Guru Gembul, seorang content creator yang kerap membedah berbagai ilmu pengetahuan dalam channel youtubenya, mengungkapkan alasan agresifnya Tiongkok di laut china selatan. Ia berpendapat, bahwa Tiongkok ingin membangun proyek infrastruktur terutama terkait perdagangan dengannya.

“Semacam jalur sutra zaman dulu, agar produk china bisa membanjiri pasar pasar dari wilayah yang ada di sekeliling nya. dengan membuat jalur transportasi yang menghubungkan China dengan negara sekitarnya,” ungkapnya dalam dalam videonya.

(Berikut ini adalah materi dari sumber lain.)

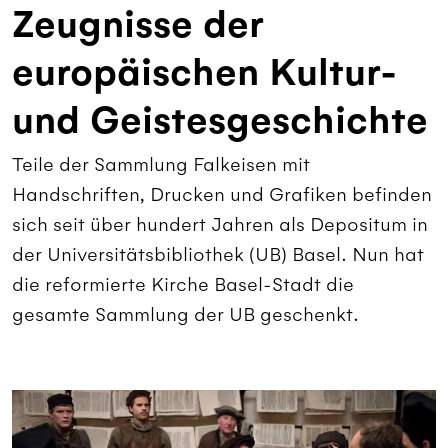
Zeugnisse der
europäischen Kultur-
und Geistesgeschichte
Teile der Sammlung Falkeisen mit
Handschriften, Drucken und Grafiken befinden
sich seit über hundert Jahren als Depositum in
der Universitätsbibliothek (UB) Basel. Nun hat
die reformierte Kirche Basel-Stadt die
gesamte Sammlung der UB geschenkt.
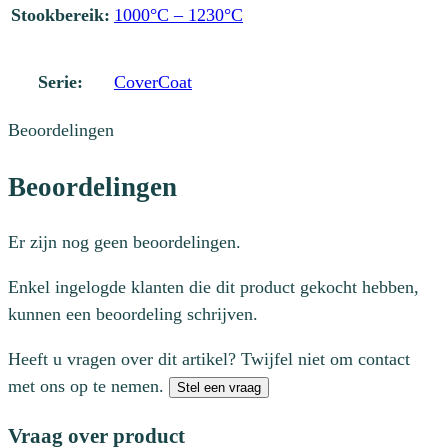
Stookbereik:
1000°C – 1230°C
Serie:
CoverCoat
Beoordelingen
Beoordelingen
Er zijn nog geen beoordelingen.
Enkel ingelogde klanten die dit product gekocht hebben,
kunnen een beoordeling schrijven.
Heeft u vragen over dit artikel? Twijfel niet om contact
met ons op te nemen.
Stel een vraag
Vraag over product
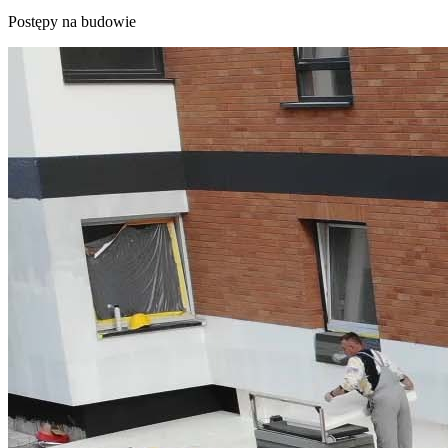
Postępy na budowie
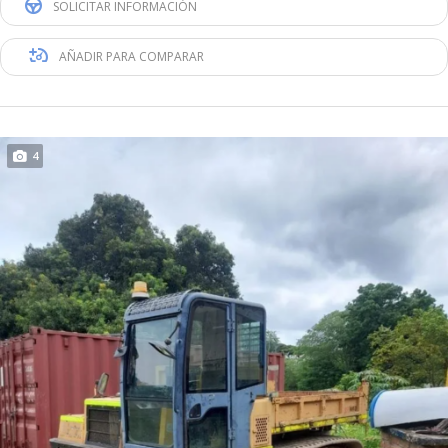
SOLICITAR INFORMACIÓN
AÑADIR PARA COMPARAR
4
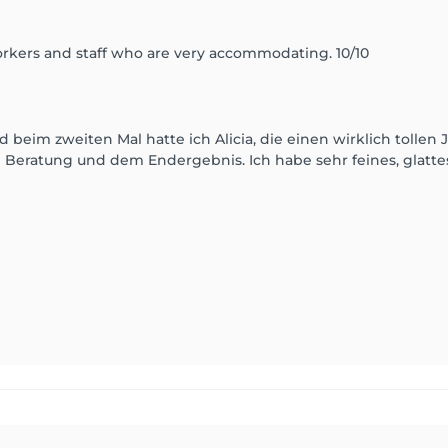
 workers and staff who are very accommodating. 10/10
d beim zweiten Mal hatte ich Alicia, die einen wirklich tollen
en Beratung und dem Endergebnis. Ich habe sehr feines, glatt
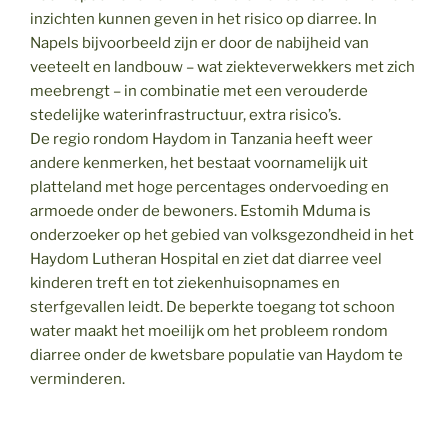
inzichten kunnen geven in het risico op diarree. In
Napels bijvoorbeeld zijn er door de nabijheid van
veeteelt en landbouw – wat ziekteverwekkers met zich
meebrengt – in combinatie met een verouderde
stedelijke waterinfrastructuur, extra risico’s.
De regio rondom Haydom in Tanzania heeft weer
andere kenmerken, het bestaat voornamelijk uit
platteland met hoge percentages ondervoeding en
armoede onder de bewoners. Estomih Mduma is
onderzoeker op het gebied van volksgezondheid in het
Haydom Lutheran Hospital en ziet dat diarree veel
kinderen treft en tot ziekenhuisopnames en
sterfgevallen leidt. De beperkte toegang tot schoon
water maakt het moeilijk om het probleem rondom
diarree onder de kwetsbare populatie van Haydom te
verminderen.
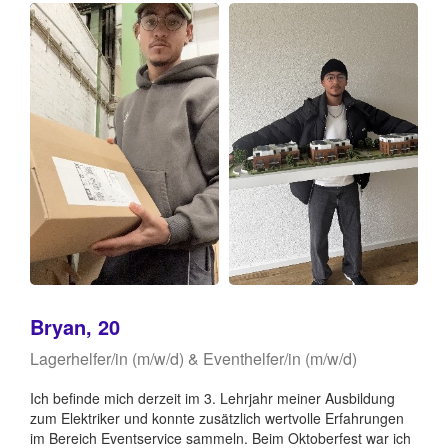
Bryan, 20
Lagerhelfer/in (m/w/d) & Eventhelfer/in (m/w/d)
Ich befinde mich derzeit im 3. Lehrjahr meiner Ausbildung
zum Elektriker und konnte zusätzlich wertvolle Erfahrungen
im Bereich Eventservice sammeln. Beim Oktoberfest war ich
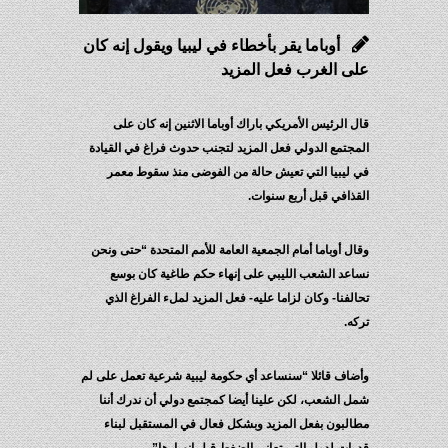
أوباما يقر بأخطاء في ليبيا ويقول إنه كان
على الغرب فعل المزيد
قال الرئيس الأمريكي باراك أوباما الاثنين إنه كان على
المجتمع الدولي فعل المزيد لتجنب حدوث فراغ في القيادة
في ليبيا التي تعيش حالة من الفوضى منذ سقوط معمر
القذافي قبل أربع سنوات.
وقال أوباما أمام الجمعية العامة للأمم المتحدة “حتى ونحن
نساعد الشعب الليبي على إنهاء حكم طاغية كان بوسع
تحالفنا- وكان لزاما عليه- فعل المزيد لملء الفراغ الذي
تركه.
وأضاف قائلا “سنساعد أي حكومة ليبية شرعية تعمل على لم
شمل الشعب، لكن علينا أيضا كمجتمع دولي أن ندرك أننا
مطالبون بفعل المزيد وبشكل فعال في المستقبل لبناء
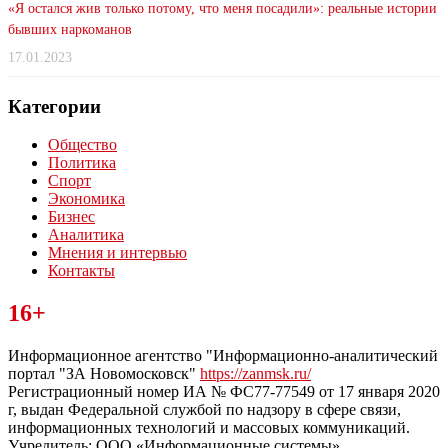
«Я остался жив только потому, что меня посадили»: реальные истории
бывших наркоманов
17.01.2023
Категории
Общество
Политика
Спорт
Экономика
Бизнес
Аналитика
Мнения и интервью
Контакты
Читайте последние новости дня в Тульской области на сайте
16+
“ЗаНовомосковск”
Информационное агентство "Информационно-аналитический
портал "ЗА Новомосковск"
https://zanmsk.ru/
Регистрационный номер ИА № ФС77-77549 от 17 января 2020
г, выдан Федеральной службой по надзору в сфере связи,
информационных технологий и массовых коммуникаций.
Учредитель: ООО «Информационные системы».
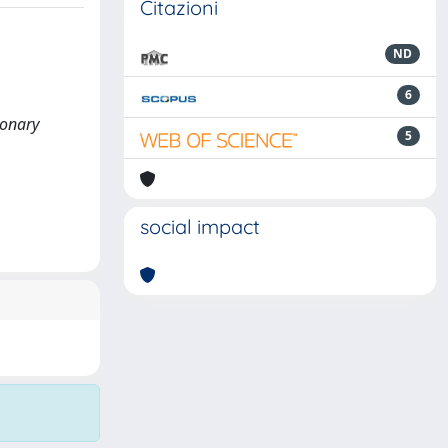
Citazioni
ND
6
ionary
5
social impact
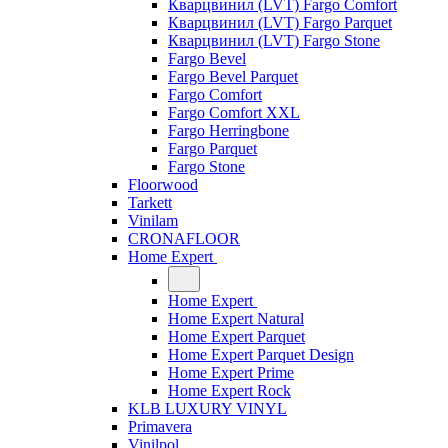
Кварцвинил (LVT) Fargo Comfort
Кварцвинил (LVT) Fargo Parquet
Кварцвинил (LVT) Fargo Stone
Fargo Bevel
Fargo Bevel Parquet
Fargo Comfort
Fargo Comfort XXL
Fargo Herringbone
Fargo Parquet
Fargo Stone
Floorwood
Tarkett
Vinilam
CRONAFLOOR
Home Expert
Home Expert
Home Expert Natural
Home Expert Parquet
Home Expert Parquet Design
Home Expert Prime
Home Expert Rock
KLB LUXURY VINYL
Primavera
Vinilpol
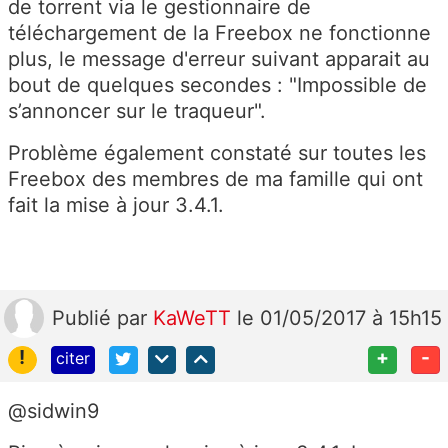
de torrent via le gestionnaire de
téléchargement de la Freebox ne fonctionne
plus, le message d'erreur suivant apparait au
bout de quelques secondes : "Impossible de
s’annoncer sur le traqueur".
Problème également constaté sur toutes les
Freebox des membres de ma famille qui ont
fait la mise à jour 3.4.1.
Publié
par
KaWeTT
le 01/05/2017 à 15h15
!
+
-
citer
@sidwin9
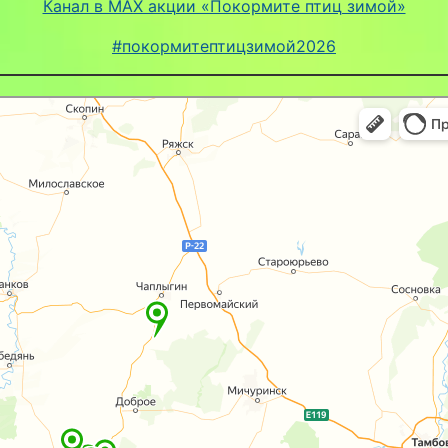
Канал в MAX акции «Покормите птиц зимой»
#покормитептицзимой2026
арты
и акции «Покормите птиц зимой 2026»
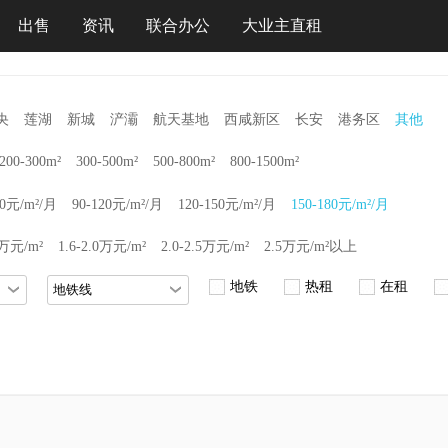
出售
资讯
联合办公
大业主直租
央
莲湖
新城
浐灞
航天基地
西咸新区
长安
港务区
其他
200-300m²
300-500m²
500-800m²
800-1500m²
90元/m²/月
90-120元/m²/月
120-150元/m²/月
150-180元/m²/月
6万元/m²
1.6-2.0万元/m²
2.0-2.5万元/m²
2.5万元/m²以上
地铁
热租
在租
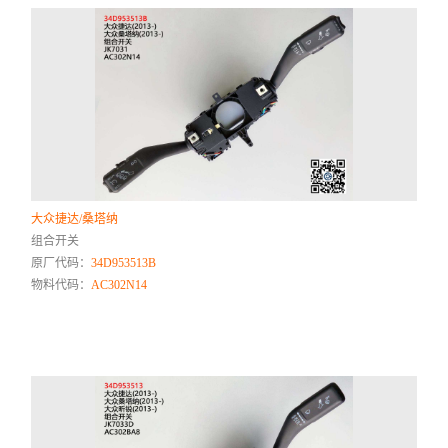
大众捷达/桑塔纳
组合开关
原厂代码：
34D953513B
物料代码：
AC302N14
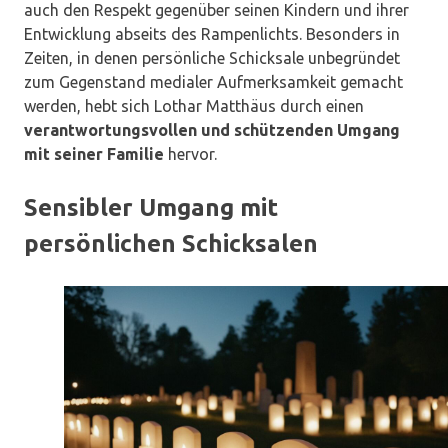
auch den Respekt gegenüber seinen Kindern und ihrer
Entwicklung abseits des Rampenlichts. Besonders in
Zeiten, in denen persönliche Schicksale unbegründet
zum Gegenstand medialer Aufmerksamkeit gemacht
werden, hebt sich Lothar Matthäus durch einen
verantwortungsvollen und schützenden Umgang
mit seiner Familie
hervor.
Sensibler Umgang mit
persönlichen Schicksalen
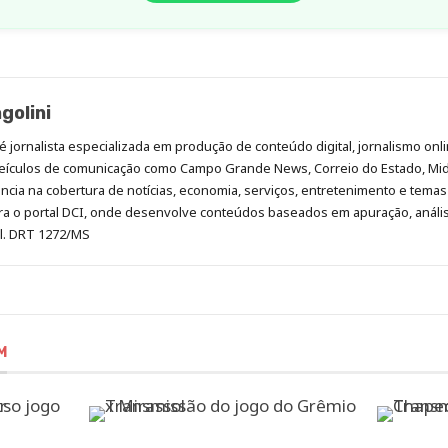
golini
é jornalista especializada em produção de conteúdo digital, jornalismo onli
eículos de comunicação como Campo Grande News, Correio do Estado, Mi
cia na cobertura de notícias, economia, serviços, entretenimento e temas 
era o portal DCI, onde desenvolve conteúdos baseados em apuração, análi
al. DRT 1272/MS
M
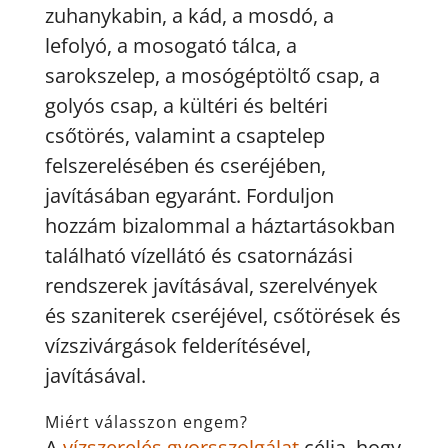
zuhanykabin, a kád, a mosdó, a
lefolyó, a mosogató tálca, a
sarokszelep, a mosógéptöltő csap, a
golyós csap, a kültéri és beltéri
csőtörés, valamint a csaptelep
felszerelésében és cseréjében,
javításában egyaránt. Forduljon
hozzám bizalommal a háztartásokban
található vízellátó és csatornázási
rendszerek javításával, szerelvények
és szaniterek cseréjével, csőtörések és
vízszivárgások felderítésével,
javításával.
Miért válasszon engem?
A
vízszerelés gyorsszolgálat
célja, hogy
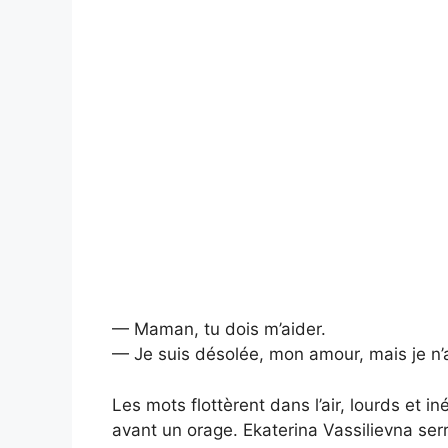
— Maman, tu dois m’aider.
— Je suis désolée, mon amour, mais je n’a
Les mots flottèrent dans l’air, lourds et 
avant un orage. Ekaterina Vassilievna ser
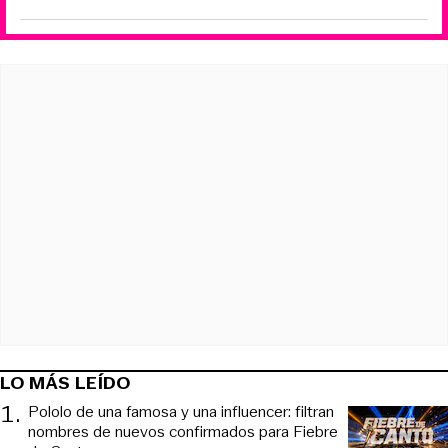
LO MÁS LEÍDO
1
.
Pololo de una famosa y una influencer: filtran
nombres de nuevos confirmados para Fiebre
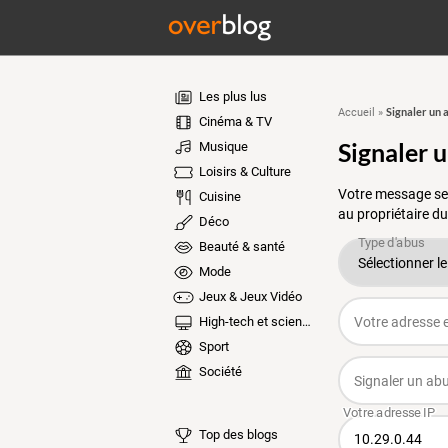
Les plus lus
Signaler un 
Accueil
»
Cinéma & TV
Signaler 
Musique
Loisirs & Culture
Votre message ser
Cuisine
au propriétaire du
Déco
Beauté & santé
Mode
Jeux & Jeux Vidéo
High-tech et sciences
Sport
Société
Top des blogs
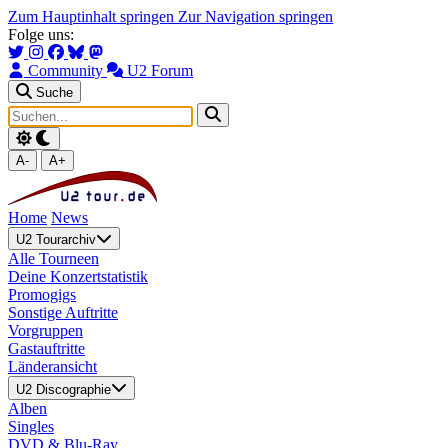
Zum Hauptinhalt springen
Zur Navigation springen
Folge uns:
Community
U2 Forum
Suche
A-
A+
Home
News
U2 Tourarchiv
Alle Tourneen
Deine Konzertstatistik
Promogigs
Sonstige Auftritte
Vorgruppen
Gastauftritte
Länderansicht
U2 Discographie
Alben
Singles
DVD & Blu-Ray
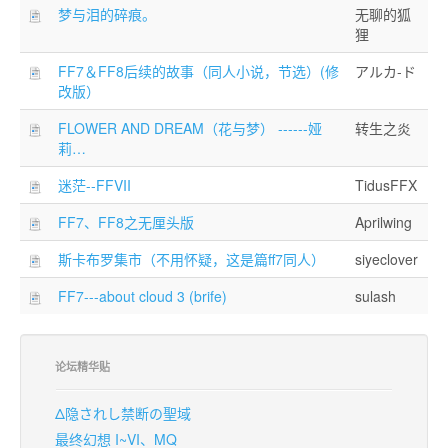
梦与泪的碎痕。
无聊的狐
狸
FF7＆FF8后续的故事（同人小说，节选）(修
アルカ-ド
改版）
FLOWER AND DREAM（花与梦） ------娅
转生之炎
莉…
迷茫--FFVII
TidusFFX
FF7、FF8之无厘头版
Aprilwing
斯卡布罗集市（不用怀疑，这是篇ff7同人）
siyeclover
FF7---about cloud 3 (brife)
sulash
论坛精华贴
Δ隐されし禁断の聖域
最终幻想 I~VI、MQ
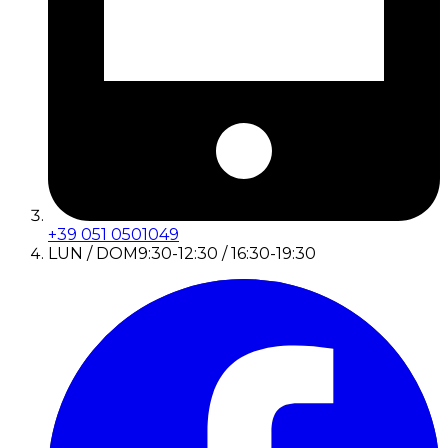
+39 051 0501049
LUN / DOM
9:30-12:30 / 16:30-19:30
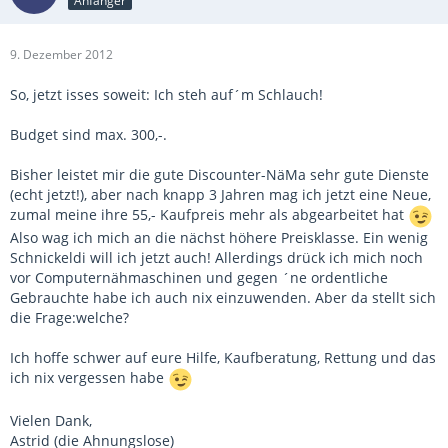
Anfänger
9. Dezember 2012
So, jetzt isses soweit: Ich steh auf´m Schlauch!
Budget sind max. 300,-.
Bisher leistet mir die gute Discounter-NäMa sehr gute Dienste
(echt jetzt!), aber nach knapp 3 Jahren mag ich jetzt eine Neue,
zumal meine ihre 55,- Kaufpreis mehr als abgearbeitet hat
Also wag ich mich an die nächst höhere Preisklasse. Ein wenig
Schnickeldi will ich jetzt auch! Allerdings drück ich mich noch
vor Computernähmaschinen und gegen ´ne ordentliche
Gebrauchte habe ich auch nix einzuwenden. Aber da stellt sich
die Frage:welche?
Ich hoffe schwer auf eure Hilfe, Kaufberatung, Rettung und das
ich nix vergessen habe
Vielen Dank,
Astrid (die Ahnungslose)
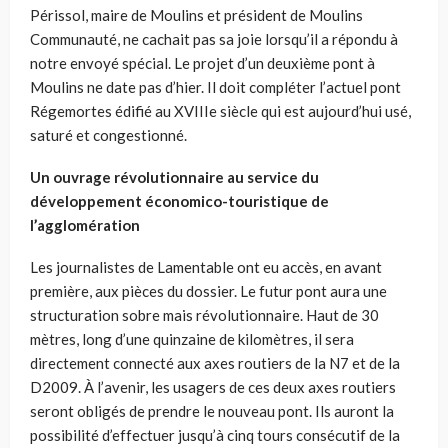
Périssol, maire de Moulins et président de Moulins
Communauté, ne cachait pas sa joie lorsqu’il a répondu à
notre envoyé spécial. Le projet d’un deuxième pont à
Moulins ne date pas d’hier. Il doit compléter l’actuel pont
Régemortes édifié au XVIIIe siècle qui est aujourd’hui usé,
saturé et congestionné.
Un ouvrage révolutionnaire au service du
développement économico-touristique de
l’agglomération
Les journalistes de Lamentable ont eu accès, en avant
première, aux pièces du dossier. Le futur pont aura une
structuration sobre mais révolutionnaire. Haut de 30
mètres, long d’une quinzaine de kilomètres, il sera
directement connecté aux axes routiers de la N7 et de la
D2009. À l’avenir, les usagers de ces deux axes routiers
seront obligés de prendre le nouveau pont. Ils auront la
possibilité d’effectuer jusqu’à cinq tours consécutif de la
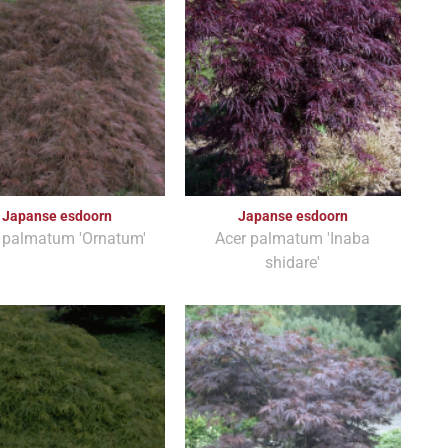
Japanse esdoorn
Japanse esdoorn
 palmatum 'Ornatum'
Acer palmatum 'Inaba
shidare'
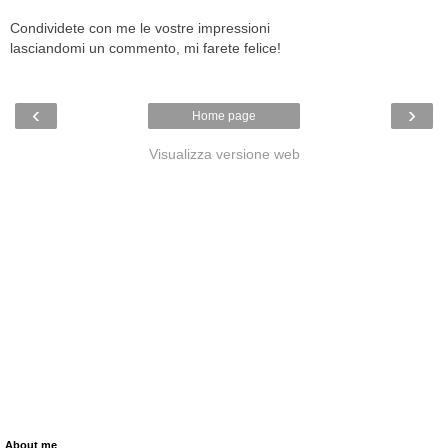
Condividete con me le vostre impressioni
lasciandomi un commento, mi farete felice!
‹
›
Home page
Visualizza versione web
About me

Disisi lain dalam videonya, Guru Gembul juga mengungkapkan, sosok Presiden Tiongkok Xi Jin Ping sebagai Presiden paling berkuasa saat ini, dan berpotensi menjadi negara adidaya. “Negara Adidaya itu pemain baru nya adalah Tiongkok, negara komunis terbesar di dunia, sejak 2014 sampai sekarang menjadi negara industri terbesar dunia,” jelasnya.

Sementara bagi pengamat Hubungan Internasional Unpad, Teuku Rezasyah, berharap kepada Prabowo sebagai Calon Presiden Indonesia terpilih, yang diketahui berlatar belakang militer akan memiliki cara berfikir yang berbeda dengan presiden RI sebelum yang sipil ” Militer lebih berfikir akselerasi cara berfikir diagonal, dan pada saat itu swot harus berjalan dan pertumbuhan juga terus.

Menurutnya hal itu tentu yang dikhawatirkan pihak manapun yang jika suatu negara di jabat oleh militer, cara berpikir berbeda aturan lebih cepat dan progres yang lebih cepat juga. Semoga potensi konflik di Laut China Selatan ada solusi jalan keluarnya.